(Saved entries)
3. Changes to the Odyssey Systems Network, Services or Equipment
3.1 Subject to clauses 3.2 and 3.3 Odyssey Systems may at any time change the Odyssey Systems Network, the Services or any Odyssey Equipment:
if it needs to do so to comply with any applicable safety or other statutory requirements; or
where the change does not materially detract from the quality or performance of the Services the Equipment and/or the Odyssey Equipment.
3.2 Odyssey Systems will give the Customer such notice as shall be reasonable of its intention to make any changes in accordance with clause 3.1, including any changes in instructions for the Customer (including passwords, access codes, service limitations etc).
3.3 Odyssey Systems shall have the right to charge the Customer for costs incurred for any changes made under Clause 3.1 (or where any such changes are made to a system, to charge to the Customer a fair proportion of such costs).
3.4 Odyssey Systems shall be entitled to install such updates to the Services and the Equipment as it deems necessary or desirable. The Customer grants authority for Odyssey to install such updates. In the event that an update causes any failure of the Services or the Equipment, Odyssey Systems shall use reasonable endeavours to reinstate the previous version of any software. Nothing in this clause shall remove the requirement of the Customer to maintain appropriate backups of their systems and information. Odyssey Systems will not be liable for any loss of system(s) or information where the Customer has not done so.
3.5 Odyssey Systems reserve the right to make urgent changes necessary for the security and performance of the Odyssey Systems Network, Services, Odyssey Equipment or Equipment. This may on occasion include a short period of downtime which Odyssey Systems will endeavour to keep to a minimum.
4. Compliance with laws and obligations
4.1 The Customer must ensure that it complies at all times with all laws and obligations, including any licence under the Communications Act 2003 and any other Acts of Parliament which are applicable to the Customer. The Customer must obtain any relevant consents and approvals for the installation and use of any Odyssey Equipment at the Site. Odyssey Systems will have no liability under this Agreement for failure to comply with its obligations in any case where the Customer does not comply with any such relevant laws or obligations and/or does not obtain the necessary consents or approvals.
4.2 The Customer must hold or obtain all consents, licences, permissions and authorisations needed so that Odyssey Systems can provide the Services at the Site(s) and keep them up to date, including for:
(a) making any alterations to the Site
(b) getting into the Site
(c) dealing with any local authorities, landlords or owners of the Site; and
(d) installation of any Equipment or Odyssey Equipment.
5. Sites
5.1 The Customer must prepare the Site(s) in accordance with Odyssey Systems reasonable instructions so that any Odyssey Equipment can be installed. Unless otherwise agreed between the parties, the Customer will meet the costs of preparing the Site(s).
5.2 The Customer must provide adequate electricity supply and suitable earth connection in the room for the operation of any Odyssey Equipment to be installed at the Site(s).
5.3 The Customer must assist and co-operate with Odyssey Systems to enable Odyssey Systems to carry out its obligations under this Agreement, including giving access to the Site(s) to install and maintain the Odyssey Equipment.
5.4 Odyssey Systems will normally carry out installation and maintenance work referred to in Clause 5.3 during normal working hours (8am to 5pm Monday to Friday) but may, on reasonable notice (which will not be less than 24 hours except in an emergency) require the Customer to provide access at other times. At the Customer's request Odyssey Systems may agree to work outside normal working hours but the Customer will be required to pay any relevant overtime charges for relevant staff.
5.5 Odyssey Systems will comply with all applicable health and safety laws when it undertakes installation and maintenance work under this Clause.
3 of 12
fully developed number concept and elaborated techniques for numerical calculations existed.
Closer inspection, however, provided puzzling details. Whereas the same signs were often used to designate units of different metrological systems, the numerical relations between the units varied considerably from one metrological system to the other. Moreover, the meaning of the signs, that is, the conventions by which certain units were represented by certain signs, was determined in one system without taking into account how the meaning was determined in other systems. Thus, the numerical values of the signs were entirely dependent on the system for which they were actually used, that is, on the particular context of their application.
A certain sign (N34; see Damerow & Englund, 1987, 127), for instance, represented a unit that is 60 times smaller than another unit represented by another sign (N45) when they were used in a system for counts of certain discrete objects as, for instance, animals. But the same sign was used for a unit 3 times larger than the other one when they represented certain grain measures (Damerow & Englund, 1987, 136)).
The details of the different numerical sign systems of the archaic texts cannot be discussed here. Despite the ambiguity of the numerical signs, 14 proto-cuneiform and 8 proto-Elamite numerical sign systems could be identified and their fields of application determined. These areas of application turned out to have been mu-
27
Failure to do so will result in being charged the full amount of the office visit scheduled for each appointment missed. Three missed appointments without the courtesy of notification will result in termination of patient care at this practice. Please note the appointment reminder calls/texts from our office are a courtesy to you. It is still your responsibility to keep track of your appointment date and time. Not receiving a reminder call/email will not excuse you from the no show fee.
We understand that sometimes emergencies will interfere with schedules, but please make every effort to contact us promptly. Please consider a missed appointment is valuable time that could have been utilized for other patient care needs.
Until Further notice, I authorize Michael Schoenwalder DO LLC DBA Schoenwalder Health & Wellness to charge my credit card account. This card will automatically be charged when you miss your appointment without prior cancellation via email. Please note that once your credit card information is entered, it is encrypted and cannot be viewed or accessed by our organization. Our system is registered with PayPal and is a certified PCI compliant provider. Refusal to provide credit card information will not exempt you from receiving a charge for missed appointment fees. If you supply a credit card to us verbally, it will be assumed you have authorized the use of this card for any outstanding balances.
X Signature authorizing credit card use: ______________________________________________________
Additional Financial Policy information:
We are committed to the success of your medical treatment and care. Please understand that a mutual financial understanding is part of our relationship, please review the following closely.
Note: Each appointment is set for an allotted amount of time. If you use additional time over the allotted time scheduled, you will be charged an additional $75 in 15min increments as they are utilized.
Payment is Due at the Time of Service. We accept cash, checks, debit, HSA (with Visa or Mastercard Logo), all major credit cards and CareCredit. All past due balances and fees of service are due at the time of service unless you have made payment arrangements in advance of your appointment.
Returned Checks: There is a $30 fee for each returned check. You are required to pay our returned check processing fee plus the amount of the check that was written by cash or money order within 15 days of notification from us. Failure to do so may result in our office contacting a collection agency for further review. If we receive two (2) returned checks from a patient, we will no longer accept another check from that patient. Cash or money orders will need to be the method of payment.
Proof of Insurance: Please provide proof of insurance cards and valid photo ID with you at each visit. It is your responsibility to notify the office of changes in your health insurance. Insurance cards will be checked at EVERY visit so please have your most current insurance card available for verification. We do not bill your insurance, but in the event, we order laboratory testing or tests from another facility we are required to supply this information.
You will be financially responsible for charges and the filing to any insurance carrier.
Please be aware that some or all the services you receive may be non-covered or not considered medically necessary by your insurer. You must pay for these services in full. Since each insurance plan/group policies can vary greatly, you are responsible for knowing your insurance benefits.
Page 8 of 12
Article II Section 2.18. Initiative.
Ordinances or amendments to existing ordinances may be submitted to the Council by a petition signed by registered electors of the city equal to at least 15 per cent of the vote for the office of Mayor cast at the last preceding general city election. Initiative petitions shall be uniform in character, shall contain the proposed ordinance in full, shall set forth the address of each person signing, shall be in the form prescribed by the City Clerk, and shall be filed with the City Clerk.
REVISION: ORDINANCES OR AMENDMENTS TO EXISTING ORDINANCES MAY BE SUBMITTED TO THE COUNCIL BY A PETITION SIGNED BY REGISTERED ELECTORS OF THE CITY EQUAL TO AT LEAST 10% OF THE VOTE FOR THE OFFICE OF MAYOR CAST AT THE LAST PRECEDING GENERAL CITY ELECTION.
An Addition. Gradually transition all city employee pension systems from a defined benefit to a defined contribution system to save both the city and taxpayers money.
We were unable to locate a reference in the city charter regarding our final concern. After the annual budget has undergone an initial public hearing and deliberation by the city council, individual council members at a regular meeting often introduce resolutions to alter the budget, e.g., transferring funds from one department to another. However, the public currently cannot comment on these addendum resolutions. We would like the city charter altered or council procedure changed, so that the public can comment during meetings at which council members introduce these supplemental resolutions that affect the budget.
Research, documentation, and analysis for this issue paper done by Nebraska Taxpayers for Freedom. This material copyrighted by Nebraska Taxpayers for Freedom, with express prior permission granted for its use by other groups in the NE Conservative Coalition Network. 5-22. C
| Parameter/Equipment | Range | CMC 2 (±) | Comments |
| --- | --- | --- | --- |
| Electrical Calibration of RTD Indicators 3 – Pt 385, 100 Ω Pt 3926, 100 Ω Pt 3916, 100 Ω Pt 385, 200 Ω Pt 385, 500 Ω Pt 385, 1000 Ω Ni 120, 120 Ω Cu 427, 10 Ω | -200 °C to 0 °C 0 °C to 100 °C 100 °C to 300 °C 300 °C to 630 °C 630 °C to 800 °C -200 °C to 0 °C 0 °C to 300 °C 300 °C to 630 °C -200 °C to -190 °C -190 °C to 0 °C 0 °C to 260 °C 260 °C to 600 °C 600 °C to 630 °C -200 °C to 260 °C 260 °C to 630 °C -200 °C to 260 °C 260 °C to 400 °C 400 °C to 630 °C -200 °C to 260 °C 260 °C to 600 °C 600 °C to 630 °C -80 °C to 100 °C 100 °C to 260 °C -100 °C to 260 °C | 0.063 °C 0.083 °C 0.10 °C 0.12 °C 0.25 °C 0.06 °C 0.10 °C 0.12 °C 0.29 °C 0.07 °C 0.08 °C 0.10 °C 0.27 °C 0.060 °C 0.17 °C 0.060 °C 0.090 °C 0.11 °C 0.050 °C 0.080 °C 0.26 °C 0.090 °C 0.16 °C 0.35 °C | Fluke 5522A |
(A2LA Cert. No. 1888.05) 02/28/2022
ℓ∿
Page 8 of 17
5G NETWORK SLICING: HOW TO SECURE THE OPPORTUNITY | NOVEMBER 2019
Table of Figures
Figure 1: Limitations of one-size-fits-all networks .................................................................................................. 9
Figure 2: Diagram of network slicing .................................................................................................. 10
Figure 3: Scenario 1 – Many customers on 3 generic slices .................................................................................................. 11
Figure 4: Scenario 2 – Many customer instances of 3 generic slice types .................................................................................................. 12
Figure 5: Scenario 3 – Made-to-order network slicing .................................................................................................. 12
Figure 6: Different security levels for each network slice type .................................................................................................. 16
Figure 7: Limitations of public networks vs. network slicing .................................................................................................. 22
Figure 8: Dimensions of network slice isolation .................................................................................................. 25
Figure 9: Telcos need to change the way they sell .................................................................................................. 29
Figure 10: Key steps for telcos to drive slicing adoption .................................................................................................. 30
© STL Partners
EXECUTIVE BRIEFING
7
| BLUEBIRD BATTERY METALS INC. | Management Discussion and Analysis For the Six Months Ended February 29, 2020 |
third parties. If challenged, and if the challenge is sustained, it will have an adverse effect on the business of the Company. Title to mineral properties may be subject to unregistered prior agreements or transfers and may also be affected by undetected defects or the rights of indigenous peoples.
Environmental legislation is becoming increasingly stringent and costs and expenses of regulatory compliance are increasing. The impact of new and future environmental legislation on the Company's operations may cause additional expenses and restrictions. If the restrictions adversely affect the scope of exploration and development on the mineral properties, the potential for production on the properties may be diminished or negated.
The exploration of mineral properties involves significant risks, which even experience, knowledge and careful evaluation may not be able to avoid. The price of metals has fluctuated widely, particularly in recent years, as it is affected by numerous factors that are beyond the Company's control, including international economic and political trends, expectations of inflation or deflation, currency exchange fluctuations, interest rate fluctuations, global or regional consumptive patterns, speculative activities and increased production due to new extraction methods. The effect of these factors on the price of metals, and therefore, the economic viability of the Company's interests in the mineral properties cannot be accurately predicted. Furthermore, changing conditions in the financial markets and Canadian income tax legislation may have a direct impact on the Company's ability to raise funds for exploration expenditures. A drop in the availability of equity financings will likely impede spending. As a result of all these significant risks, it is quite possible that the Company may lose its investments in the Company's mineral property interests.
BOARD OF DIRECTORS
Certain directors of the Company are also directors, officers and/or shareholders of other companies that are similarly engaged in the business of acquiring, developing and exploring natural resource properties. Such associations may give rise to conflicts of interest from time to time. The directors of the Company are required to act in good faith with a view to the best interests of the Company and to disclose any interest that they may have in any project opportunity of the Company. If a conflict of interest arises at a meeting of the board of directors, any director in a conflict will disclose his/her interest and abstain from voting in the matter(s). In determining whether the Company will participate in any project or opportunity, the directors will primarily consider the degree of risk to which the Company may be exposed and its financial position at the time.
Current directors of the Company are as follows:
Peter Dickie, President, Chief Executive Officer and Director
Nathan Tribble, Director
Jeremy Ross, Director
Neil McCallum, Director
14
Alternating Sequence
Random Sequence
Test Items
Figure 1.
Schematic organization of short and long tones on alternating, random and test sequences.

- **TASK**:
If a line in the entries above has the word "visit", copy it.

- **OUTPUT OF THE EXERCISE**:
Failure to do so will result in being charged the full amount of the office visit scheduled for each appointment missed. Three missed appointments without the courtesy of notification will result in termination of patient care at this practice. Please note the appointment reminder calls/texts from our office are a courtesy to you. It is still your responsibility to keep track of your appointment date and time. Not receiving a reminder call/email will not excuse you from the no show fee.
Proof of Insurance: Please provide proof of insurance cards and valid photo ID with you at each visit. It is your responsibility to notify the office of changes in your health insurance. Insurance cards will be checked at EVERY visit so please have your most current insurance card available for verification. We do not bill your insurance, but in the event, we order laboratory testing or tests from another facility we are required to supply this information.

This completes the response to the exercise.